** Tasks to perform **
1 - Answer the following from the Chippewa Lake thread below, one line each:
(a) In which county is Chippewa Lake located?
(b) According to kozak, how much ice did the men who cut holes at Chippewa find?
(c) Which fish did fishingdude report catching in large numbers?
2 - Transcribe from the Chippewa Lake thread below the passage from "Hey futures trader, we" up to and including "(Jan 31, 2005)".
3 - Carry the Chippewa Lake thread below further, continuing from its final line.

** Given text **
===

# Chippewa Lake?



## futurestrader (Dec 10, 2005)

Does anyone know the ice conditions on Chippewa Lake in Medina 
County?


----------



## LabattICE50 (Feb 23, 2008)

It's been locked up since Tuesday morning. Should be fine this weekend


Posted using Outdoor Hub Campfire


----------



## BrianSipe17 (Aug 5, 2006)

Hey futures trader, we are likely going there on Sunday. I will pm you on Saturday to let you know for sure


Posted using Outdoor Hub Campfire


----------



## kozak (Jan 31, 2005)

Met a couple of guys last night who had cut some holes at Chippewa and they said they found 3"+. It should be good to go by the weekend. Be safe.













=


----------



## futurestrader (Dec 10, 2005)

Ok Sunday works perfect for me and I know other guys from a different internet site that would be coming. Thanks!


----------



## fishingdude (Nov 24, 2010)

Fished it 3 times during the last ice few weeks back. The bite was sssslllllloooooooowwwwwww. Lots of white perch and only a few tiny gills. Fished 3' to 16' there are a few springs out there as well, so be safe. I might try it this evening one more time, or may head to skeeter. Good luck


----------



## futurestrader (Dec 10, 2005)

===

** Given data **
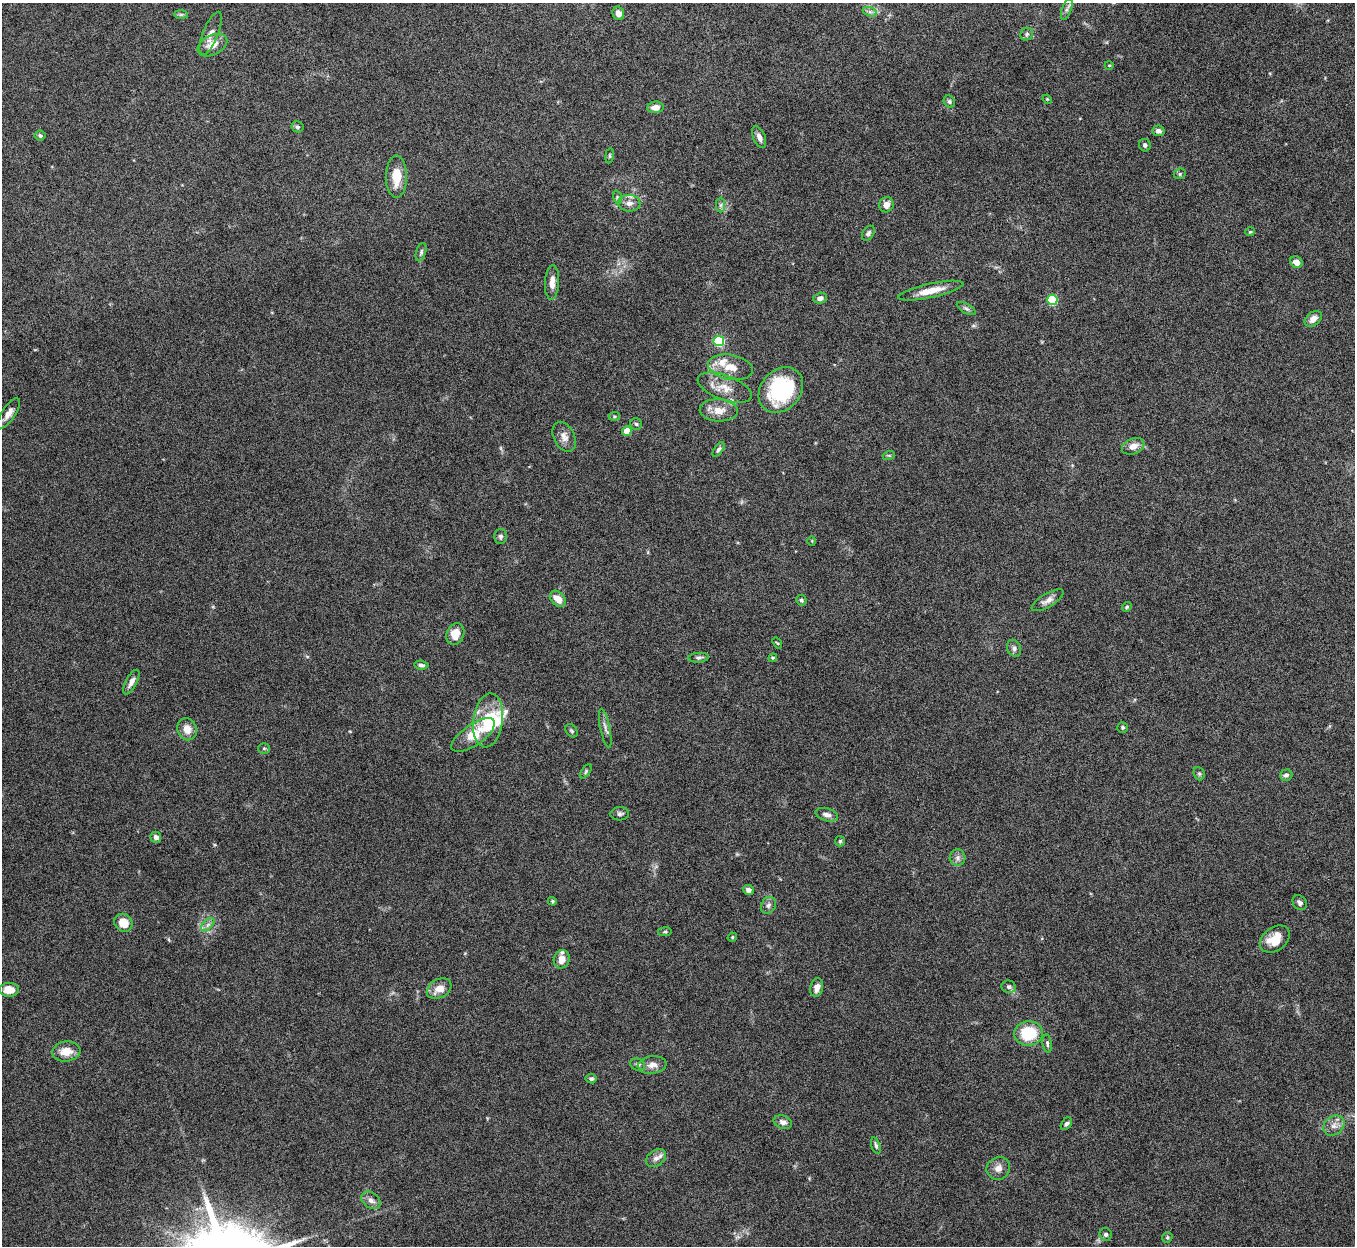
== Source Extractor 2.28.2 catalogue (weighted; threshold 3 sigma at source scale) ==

===

** Expected responses **
1 -
(a) Medina County.
(b) 3"+.
(c) White perch.

2 -
Hey futures trader, we are likely going there on Sunday. I will pm you on Saturday to let you know for sure


Posted using Outdoor Hub Campfire


----------



## kozak (Jan 31, 2005)

3 -
I heard different from several local people and they pointed out the spots to fish. Bringing the gas auger Sunday and the Vexilar. I may head down this afternoon and try those spots.


----------



## fishingdude (Nov 24, 2010)

A few fresh pressure cracks, wild watching huge sheets move when stepped on. They'll be frozen by morning, almost 4" of clear ice under 1" of snow. Fishing was slow again tonight. Some suspended, some comin off the bottom, threw the kitchen sink with limited results. fished till 9 good luck out there and post some results, for me it's been tough.


----------



## futurestrader (Dec 10, 2005)

Were you fishing for bluegill or crappie?


----------



## fishingdude (Nov 24, 2010)

Got there later than I wanted, so we started fishing right before the sun went down. Targeted crappie, sat in 14-16ft. Marked fish, some white perch, and some suspended, which I believe were crappie. We dropped an arsenal of options. The deeper hole I have yet to get to. Shrugging shoulders....


----------



## futurestrader (Dec 10, 2005)

Is that bait shop still open by the lake to buy minnows? Were you off the point north of the boat ramp?


----------



## Uncle Al (Jan 26, 2011)

Be careful out there on Chip. There are several warm springs that come up and the ice is very thin around them. 2 years ago when I was out there, the ice was 12 inches thick and there were spots on the lake I had to detour around because the water was coming through.


----------



## Uncle Al (Jan 26, 2011)

There is a bait shop connected to the motorcycle repair shop, (used to be the dodge dealership) I havent seen him open for a couple of days tho.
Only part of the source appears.